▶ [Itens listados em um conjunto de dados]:
□ □ □ □ □

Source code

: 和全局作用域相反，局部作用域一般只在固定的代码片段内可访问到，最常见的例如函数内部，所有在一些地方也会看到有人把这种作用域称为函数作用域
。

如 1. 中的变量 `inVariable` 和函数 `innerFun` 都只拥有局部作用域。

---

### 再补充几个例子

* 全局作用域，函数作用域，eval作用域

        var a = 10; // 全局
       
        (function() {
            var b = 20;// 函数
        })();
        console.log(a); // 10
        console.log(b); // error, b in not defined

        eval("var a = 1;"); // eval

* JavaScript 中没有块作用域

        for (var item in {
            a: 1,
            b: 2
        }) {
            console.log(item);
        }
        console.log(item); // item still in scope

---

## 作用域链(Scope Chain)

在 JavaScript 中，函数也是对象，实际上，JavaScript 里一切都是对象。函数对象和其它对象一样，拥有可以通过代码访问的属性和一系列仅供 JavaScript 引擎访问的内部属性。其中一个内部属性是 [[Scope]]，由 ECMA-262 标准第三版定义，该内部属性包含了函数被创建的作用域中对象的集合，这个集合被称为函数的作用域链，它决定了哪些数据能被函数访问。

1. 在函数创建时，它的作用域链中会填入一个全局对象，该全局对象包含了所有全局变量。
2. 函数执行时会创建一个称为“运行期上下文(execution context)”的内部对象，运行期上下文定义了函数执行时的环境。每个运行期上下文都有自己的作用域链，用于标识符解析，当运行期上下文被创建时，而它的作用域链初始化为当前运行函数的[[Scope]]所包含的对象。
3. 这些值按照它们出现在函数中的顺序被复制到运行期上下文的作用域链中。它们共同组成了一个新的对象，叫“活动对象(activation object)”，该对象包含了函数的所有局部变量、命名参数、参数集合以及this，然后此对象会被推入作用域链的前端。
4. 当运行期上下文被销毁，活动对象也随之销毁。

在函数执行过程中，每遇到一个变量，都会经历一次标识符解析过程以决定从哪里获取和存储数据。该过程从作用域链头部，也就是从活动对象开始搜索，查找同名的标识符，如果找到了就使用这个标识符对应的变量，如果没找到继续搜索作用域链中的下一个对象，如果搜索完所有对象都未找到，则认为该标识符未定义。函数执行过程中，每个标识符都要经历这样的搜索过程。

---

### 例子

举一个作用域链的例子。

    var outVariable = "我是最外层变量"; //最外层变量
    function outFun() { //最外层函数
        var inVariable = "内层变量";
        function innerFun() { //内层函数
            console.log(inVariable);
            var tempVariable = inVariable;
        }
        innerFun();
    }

□ □ □ □ □

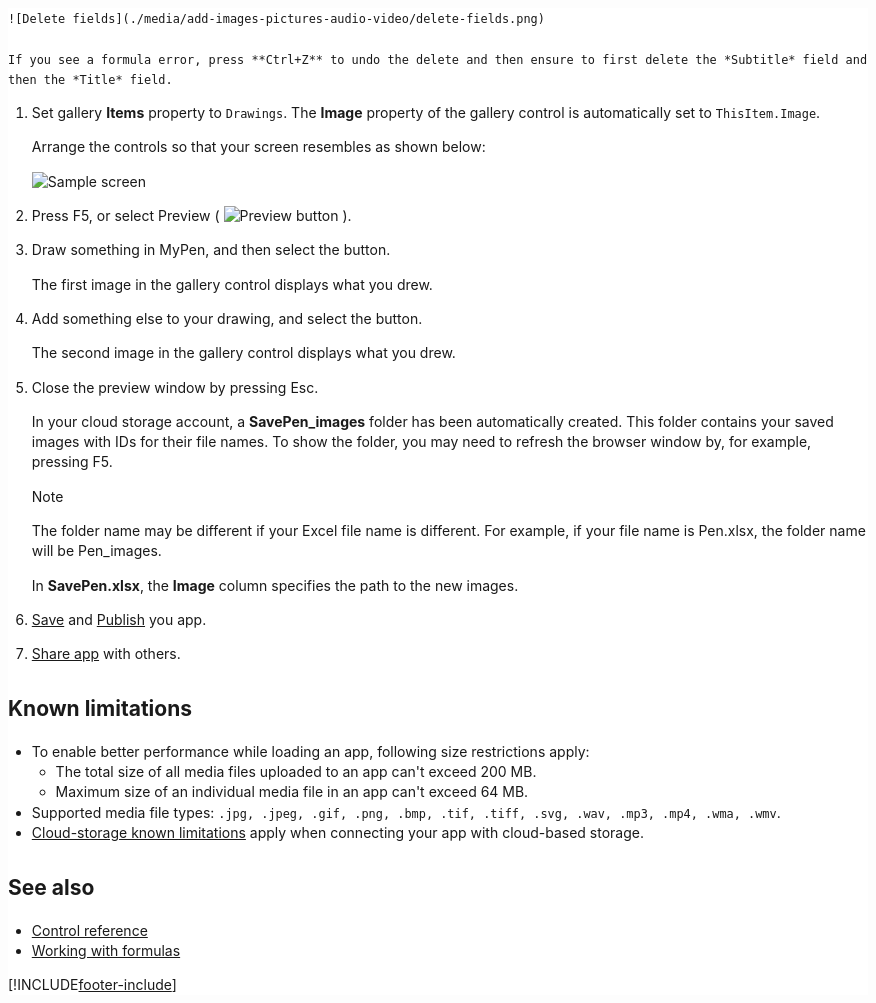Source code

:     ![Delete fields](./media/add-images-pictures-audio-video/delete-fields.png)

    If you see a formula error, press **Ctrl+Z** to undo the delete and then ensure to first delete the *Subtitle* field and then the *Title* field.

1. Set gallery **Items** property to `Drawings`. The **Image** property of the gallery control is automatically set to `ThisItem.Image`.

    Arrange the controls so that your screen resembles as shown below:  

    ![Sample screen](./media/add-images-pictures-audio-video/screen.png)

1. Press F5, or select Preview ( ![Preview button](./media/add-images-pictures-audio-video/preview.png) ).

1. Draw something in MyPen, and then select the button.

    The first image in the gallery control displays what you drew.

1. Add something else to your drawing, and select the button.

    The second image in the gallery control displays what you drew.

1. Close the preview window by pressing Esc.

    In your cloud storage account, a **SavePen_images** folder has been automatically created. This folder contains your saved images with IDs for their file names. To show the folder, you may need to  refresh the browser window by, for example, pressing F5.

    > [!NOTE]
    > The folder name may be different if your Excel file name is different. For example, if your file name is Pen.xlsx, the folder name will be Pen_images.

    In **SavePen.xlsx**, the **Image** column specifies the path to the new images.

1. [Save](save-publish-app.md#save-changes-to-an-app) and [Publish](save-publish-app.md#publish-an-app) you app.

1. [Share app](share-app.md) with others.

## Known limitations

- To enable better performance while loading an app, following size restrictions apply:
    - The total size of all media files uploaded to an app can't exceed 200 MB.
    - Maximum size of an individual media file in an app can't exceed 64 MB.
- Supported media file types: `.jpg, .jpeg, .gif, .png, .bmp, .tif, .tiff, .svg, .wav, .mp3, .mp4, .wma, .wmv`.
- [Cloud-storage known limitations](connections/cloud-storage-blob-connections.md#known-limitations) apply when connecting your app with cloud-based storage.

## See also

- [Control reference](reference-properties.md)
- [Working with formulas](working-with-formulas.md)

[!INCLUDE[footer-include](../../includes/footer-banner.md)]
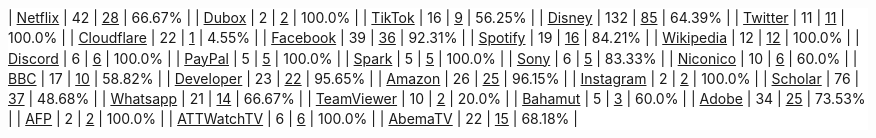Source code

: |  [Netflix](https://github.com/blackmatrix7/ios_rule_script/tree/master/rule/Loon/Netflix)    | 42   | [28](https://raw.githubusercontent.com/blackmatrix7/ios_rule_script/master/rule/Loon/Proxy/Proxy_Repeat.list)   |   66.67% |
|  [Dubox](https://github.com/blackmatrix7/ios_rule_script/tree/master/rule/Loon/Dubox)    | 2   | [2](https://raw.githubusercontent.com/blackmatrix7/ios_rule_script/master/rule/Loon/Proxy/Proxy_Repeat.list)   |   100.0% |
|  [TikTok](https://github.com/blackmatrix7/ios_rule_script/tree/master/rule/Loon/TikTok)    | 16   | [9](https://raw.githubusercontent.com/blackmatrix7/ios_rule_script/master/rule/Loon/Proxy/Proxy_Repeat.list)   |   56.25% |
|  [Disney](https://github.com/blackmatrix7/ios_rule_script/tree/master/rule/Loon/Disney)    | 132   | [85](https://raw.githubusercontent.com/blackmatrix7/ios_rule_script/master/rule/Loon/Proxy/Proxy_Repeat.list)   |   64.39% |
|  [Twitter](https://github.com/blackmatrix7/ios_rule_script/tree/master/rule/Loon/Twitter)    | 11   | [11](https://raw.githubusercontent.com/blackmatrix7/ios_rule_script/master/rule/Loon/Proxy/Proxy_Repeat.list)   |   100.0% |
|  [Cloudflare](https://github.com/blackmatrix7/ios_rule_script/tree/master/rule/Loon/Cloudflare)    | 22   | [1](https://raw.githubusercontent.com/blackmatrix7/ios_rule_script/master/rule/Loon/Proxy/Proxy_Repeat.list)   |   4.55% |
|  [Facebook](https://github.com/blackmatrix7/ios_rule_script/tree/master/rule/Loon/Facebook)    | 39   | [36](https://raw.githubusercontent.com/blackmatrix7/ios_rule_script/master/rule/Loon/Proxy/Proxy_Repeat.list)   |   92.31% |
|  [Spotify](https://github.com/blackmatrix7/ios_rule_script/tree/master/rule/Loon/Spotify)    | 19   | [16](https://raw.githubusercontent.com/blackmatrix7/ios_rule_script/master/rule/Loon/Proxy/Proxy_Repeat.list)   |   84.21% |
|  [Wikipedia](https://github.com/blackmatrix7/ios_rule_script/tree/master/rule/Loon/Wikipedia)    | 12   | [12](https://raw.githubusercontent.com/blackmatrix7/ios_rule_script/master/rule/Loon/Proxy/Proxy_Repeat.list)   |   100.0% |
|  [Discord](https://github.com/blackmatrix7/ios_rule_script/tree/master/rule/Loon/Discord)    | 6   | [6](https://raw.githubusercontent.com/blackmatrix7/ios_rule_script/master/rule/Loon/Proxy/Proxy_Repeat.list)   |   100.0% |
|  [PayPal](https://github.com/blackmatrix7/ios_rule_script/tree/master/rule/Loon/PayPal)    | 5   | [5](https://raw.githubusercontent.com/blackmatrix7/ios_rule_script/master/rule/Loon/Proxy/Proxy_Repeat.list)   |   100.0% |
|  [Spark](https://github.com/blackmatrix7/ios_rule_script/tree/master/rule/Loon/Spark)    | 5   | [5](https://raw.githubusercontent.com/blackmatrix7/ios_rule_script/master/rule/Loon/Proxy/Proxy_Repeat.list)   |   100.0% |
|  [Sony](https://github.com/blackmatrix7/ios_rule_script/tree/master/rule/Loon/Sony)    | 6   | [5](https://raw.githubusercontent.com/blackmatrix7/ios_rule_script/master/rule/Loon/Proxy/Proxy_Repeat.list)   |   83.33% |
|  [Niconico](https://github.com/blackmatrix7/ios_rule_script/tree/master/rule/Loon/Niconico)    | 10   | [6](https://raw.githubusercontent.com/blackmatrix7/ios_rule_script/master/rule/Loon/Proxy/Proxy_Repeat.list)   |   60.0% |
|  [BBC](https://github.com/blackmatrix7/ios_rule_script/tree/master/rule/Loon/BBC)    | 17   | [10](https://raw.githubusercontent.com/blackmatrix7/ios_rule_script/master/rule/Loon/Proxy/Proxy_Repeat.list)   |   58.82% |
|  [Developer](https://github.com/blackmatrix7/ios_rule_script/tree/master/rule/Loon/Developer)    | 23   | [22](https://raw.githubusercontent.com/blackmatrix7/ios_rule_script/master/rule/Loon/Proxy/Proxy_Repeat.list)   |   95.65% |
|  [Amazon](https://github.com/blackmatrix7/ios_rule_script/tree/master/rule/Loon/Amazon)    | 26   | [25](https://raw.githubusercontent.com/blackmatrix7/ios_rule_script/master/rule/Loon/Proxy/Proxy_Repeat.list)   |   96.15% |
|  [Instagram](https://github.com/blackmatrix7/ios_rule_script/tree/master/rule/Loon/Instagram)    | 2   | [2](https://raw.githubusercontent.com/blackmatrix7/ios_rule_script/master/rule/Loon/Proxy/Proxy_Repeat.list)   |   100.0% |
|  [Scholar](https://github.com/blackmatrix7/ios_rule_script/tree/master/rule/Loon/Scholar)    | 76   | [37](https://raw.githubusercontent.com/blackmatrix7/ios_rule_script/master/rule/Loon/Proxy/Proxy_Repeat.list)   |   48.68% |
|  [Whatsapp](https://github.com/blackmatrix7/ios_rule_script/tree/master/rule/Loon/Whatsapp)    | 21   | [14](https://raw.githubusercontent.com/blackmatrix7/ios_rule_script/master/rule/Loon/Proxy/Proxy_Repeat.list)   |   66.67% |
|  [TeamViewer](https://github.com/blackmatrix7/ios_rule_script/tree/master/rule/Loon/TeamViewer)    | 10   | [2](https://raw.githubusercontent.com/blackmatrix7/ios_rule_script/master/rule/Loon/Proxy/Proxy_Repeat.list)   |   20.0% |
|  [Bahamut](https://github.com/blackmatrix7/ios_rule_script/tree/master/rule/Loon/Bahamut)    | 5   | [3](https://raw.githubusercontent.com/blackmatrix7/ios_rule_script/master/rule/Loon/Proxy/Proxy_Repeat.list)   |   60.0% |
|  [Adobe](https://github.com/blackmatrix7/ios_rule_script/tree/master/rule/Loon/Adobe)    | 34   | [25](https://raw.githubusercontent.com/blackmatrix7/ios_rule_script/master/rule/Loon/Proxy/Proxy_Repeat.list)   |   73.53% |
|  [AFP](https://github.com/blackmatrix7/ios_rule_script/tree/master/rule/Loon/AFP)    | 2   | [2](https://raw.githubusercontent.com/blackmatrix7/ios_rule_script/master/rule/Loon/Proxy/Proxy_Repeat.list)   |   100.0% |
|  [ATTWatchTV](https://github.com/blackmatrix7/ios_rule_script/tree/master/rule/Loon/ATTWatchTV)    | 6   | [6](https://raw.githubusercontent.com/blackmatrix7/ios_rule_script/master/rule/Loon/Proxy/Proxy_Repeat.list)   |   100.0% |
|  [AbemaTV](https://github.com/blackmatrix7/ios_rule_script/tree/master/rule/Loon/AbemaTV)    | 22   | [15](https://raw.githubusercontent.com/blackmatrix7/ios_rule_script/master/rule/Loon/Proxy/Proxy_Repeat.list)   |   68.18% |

□ □ □ □ □

▶ [OBJETIVO DA TAREFA]:
Devolva, sem qualquer alteração, o trecho da listagem que se inicia na linha que contém "1. Set gallery" e se encerra na linha que contém "1. Add something", incluindo ambas.

▶ [RESPOSTA A SEGUIR]:
1. Set gallery **Items** property to `Drawings`. The **Image** property of the gallery control is automatically set to `ThisItem.Image`.

    Arrange the controls so that your screen resembles as shown below:  

    ![Sample screen](./media/add-images-pictures-audio-video/screen.png)

1. Press F5, or select Preview ( ![Preview button](./media/add-images-pictures-audio-video/preview.png) ).

1. Draw something in MyPen, and then select the button.

    The first image in the gallery control displays what you drew.

1. Add something else to your drawing, and select the button.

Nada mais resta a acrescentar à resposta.